Moving Home Reform
The Conveyancing Association, a leading body in the conveyancing industry, has published a White Paper calling for big changes in the house moving process, to make the experience more positive.
It identifies the issues as including the steadily increasing transactions times, now some 12-14 weeks, and general dissatisfaction by stakeholders and customers alike as to the speed transparency and certainty of the home moving process.
Speeding up the system
Called Modernising the Home Moving Process, the paper - written after extensive research - details a number of changes and proposals the CA feels would pave the way to creating greater certainty far earlier in the home moving chain of events, including:
- Centralising the identity verification of the parties to reduce the risk of fraud and money laundering. Currently a customer may have to go through this process several times with their conveyancer, estate agent, and mortgage lender.
- Collating the property and title information on the marketing of the property to be supported by a conveyancer's certificate. This self-complied 'skinny' electronic home report would provide information up front, but be a more available and economic approach than the old Home Information Packs.
- Requiring a legal commitment on offer with a five day cooling-off period, either through a reservation agreement or conditional contract. The thinking is to mirror practice in the current new-build process where customers enter into reservation agreements including payment of a deposit. In practice this should also have the effect of compelling buyers to have finance in place prior to making an offer.
- Reviewing the current standard contract conditions to require completion monies to be sent through the day before completion to provide certainty on the day of completion.
- Amending current legislation to resolve the unreasonable cost and delay associated with leasehold sales, including the introduction of a redress scheme. The proposals here include the creation of a Register of Lease Administrators, so the person responsible for providing a 'buyers' pack is easily identifiable and also to create set fee scales.
Challenges
Partner Susan Ellis, head of Wards Solicitors' conveyancing team, comments:
Leasehold transactions involve a number of challenges. An increasing number of freehold developments also now include management arrangements and are subject to the same issues. Sellers could do much to reduce delays and issues on their transactions by organising themselves and their information before they commence marketing, but rarely do so.

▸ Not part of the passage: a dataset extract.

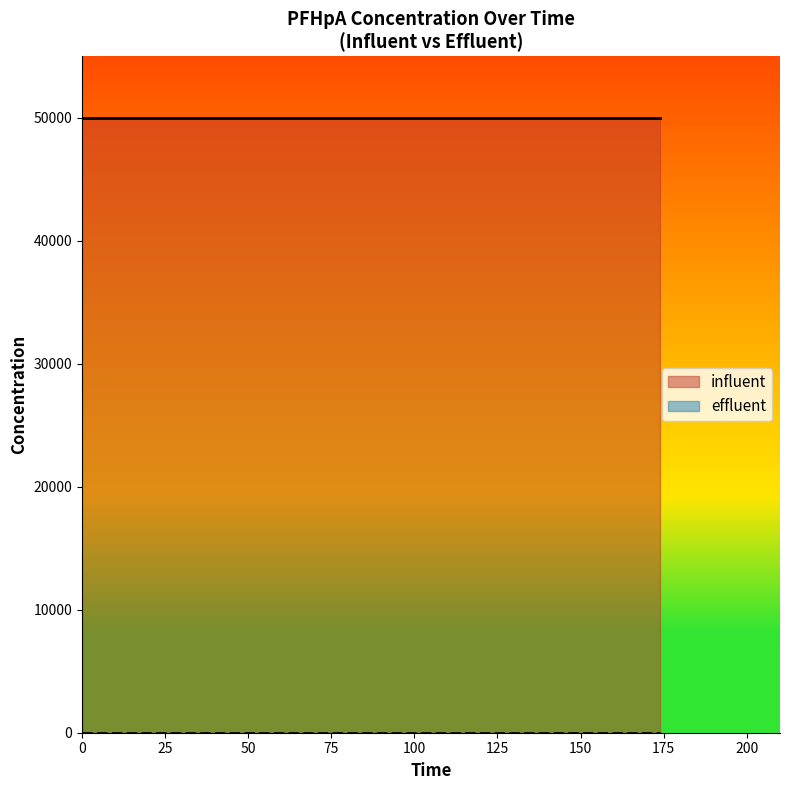

Is the value of effluent at 174 greater than the value of influent at 174?

No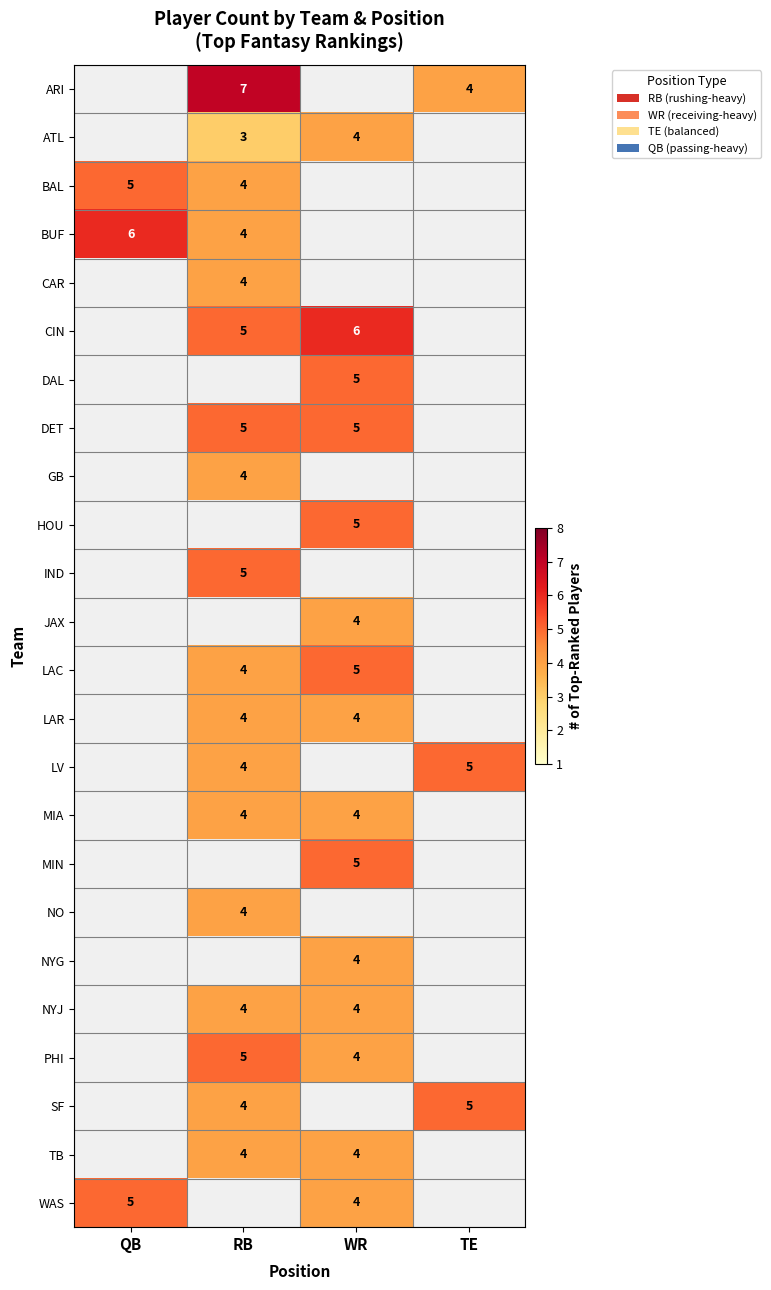

Count the number of data series in this chart.

24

Expense is a factor, with many freeholders or managing agents charging high fees to provide 'buyers packs' and being slow to do so. A seller is reluctant to pay these fees prior to a sale being agreed, and to possibly pay a further fee if the information needs updating. Sellers pay fees for information needed, but buyers can be subject to exorbitant fees for complying with the requirements imposed on change of ownership.
Only Government intervention can provide the additional protections needed to redress the balance of power between the managers and the consumers.
Conveyancers commonly act for a buyer and their mortgage lender. The mortgage lender has its own interests to protect. Many now will acknowledge a request for the release of funds, but not all. Most have very poor lines of communication with conveyancers and a call to a lender will rarely take under 30 minutes. Lenders could do more to assist with the process once they have issued a mortgage offer.
More certainty needed
Having been a conveyancer for over 30 years, there have in fact been many underlying changes over this time and a good many recently with the use of technology.
However, it has never ceased to amaze me that nothing has ever been done to change the completion process to provide more certainty on the day people move, and potentially make a massive difference to all involved.
Conveyancers operate formulas for exchange, and it should not be beyond the Law Society to provide something for completion.
We commonly send completion monies 'overnight', but when there is a chain we are dependent on the funds arriving from the related sale which creates uncertainty. It does not help when conveyancers order mortgage monies for the day of completion and then hold up a chain waiting for them to arrive.
The Government indicated in a debate in June that it would publish a 'call for evidence' later this year to modernise the home buying experience. Past attempts at reform, have all been spectacular, and very expensive failures. First the Land Registry's Chain Matrix, then the 'ill-fated' Home Information Packs, and latterly the Law Society 'Veyo' white elephant.
The proposals from the Conveyancing Association come from the industry itself. Some, they say involve 'blue sky thinking'. The reality is that perhaps an approach looking for 'marginal gains' would be a good starting point, with stakeholders all playing their part and looking at changes that can be made by them.